**Stated task**: Resume the blog post about SortedSet and Joda DateTime, carrying it on from its last sentence.

**Text to read**:
******************************

Saturday, 16 February 2013

SortedSet + Joda DateTime == danger

It's been quite a long time since I wrote something on this blog... Two things occurred that made me do this.
Firstly, I'm going to talk at Java Developer's Conference in Cairo and at Booster conference in Bergen next month, so I want to have some content when I put a link at my slides ;)
Secondly, last week I encountered really weird situation. In fact it was endless loop.
Yep.
In was in rather critical place of our app and it was on semi-production environment so it was quite embarassing. What's more, the code was working before, it was untouched for about half a year, and it had pretty good test coverage. It looked more or less like this (I've left some stuff out, so now it looks too complex for it's task):

def findDates(dates:SortedSet[DateTime],a:List[DateTime])=
  if (dates.isEmpty || dates.head.toMilis < date) {
    (dates, a)
  } else {
    findDates(dates - dates.head, a+dates.head)
  }






Just simple tail recursion, how can it loop endlessly? It turns out it can. Actually, for some specific data dates - dates.head == dates.
Why? The reason is DateTime is not consistent with equals. If you look into Comparable definition, it says:
It is strongly recommended (though not required) that natural orderings be consistent with equals. This is so because sorted sets (and sorted maps) without explicit comparators behave "strangely" when they are used with elements (or keys) whose natural ordering is inconsistent with equals. In particular, such a sorted set (or sorted map) violates the general contract for set (or map), which is defined in terms of the equals method.

******************************

**Extracted entries**:
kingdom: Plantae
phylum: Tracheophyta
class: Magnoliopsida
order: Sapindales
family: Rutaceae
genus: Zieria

******************************

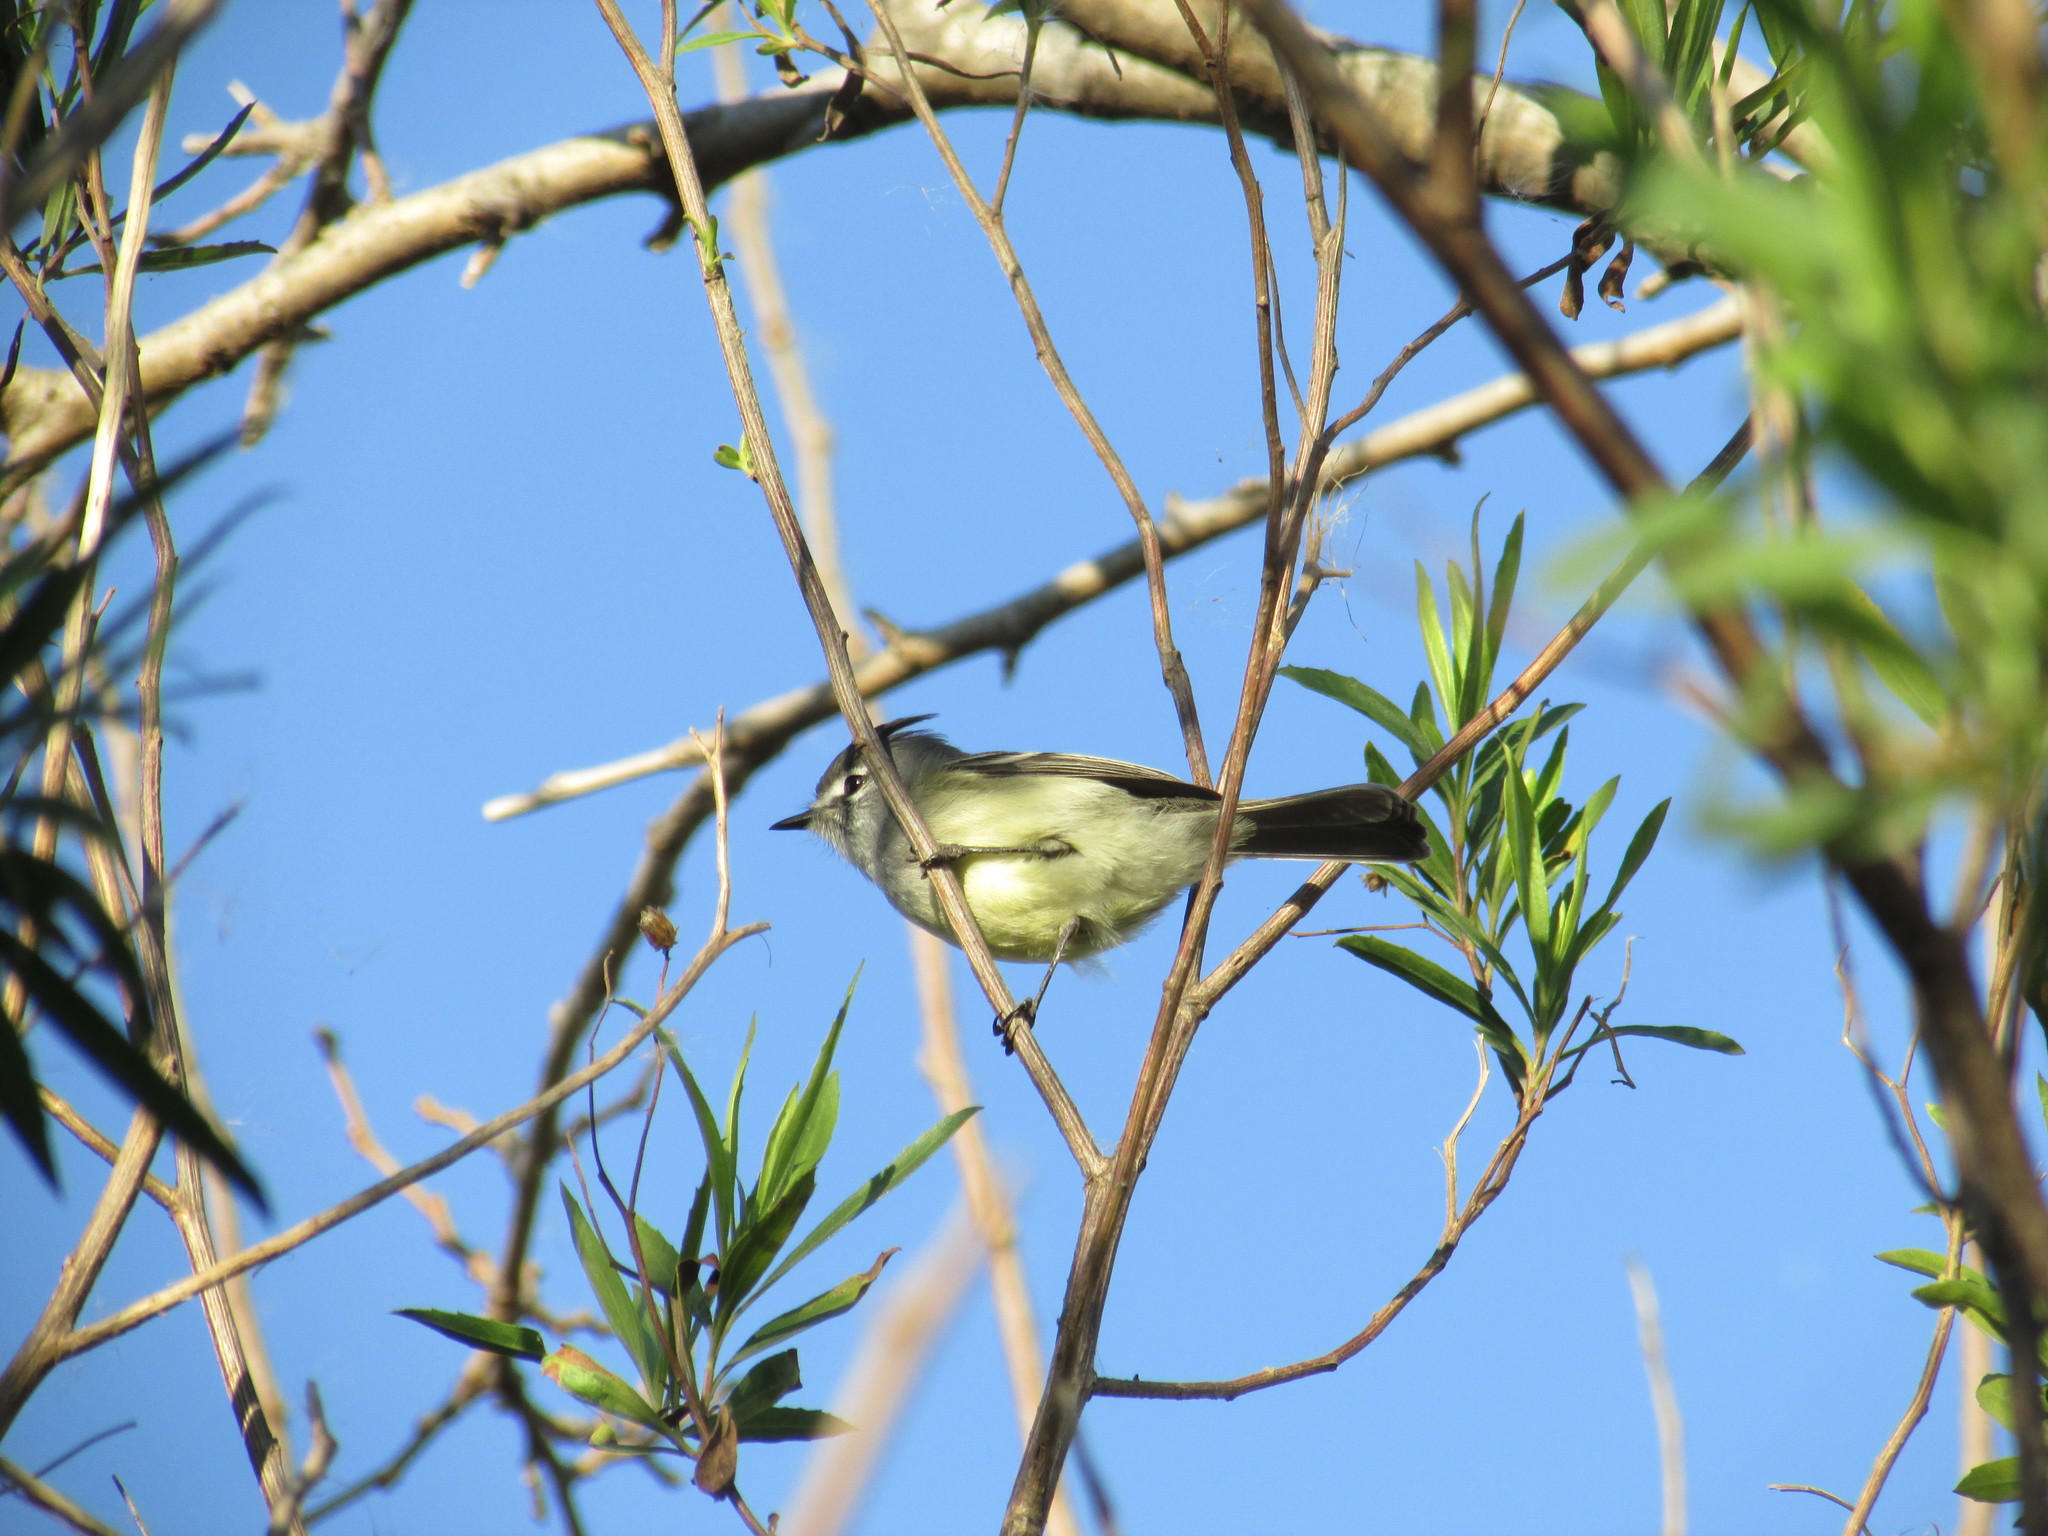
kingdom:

******************************

**Task result**:
What does this mean? That you should only use sorted collections for classes that satisfy following:if a.compareTo(b) == 0 then a.equals(b) == true And in joda's DateTime javadoc you can read:
Compares this object with the specified object for ascending millisecond instant order. This ordering is inconsistent with equals, as it ignores the Chronology.
And it turns out that this was our case - in our data there were dates that were equal with respect to miliseconds, but in different timezones. What's more, not every pair of such dates can lead to disaster. They have to cause some mess in underlying black-red tree... The solution was to introduce some wrapper (we used it anyway actually) that defined comparison consistent with equality...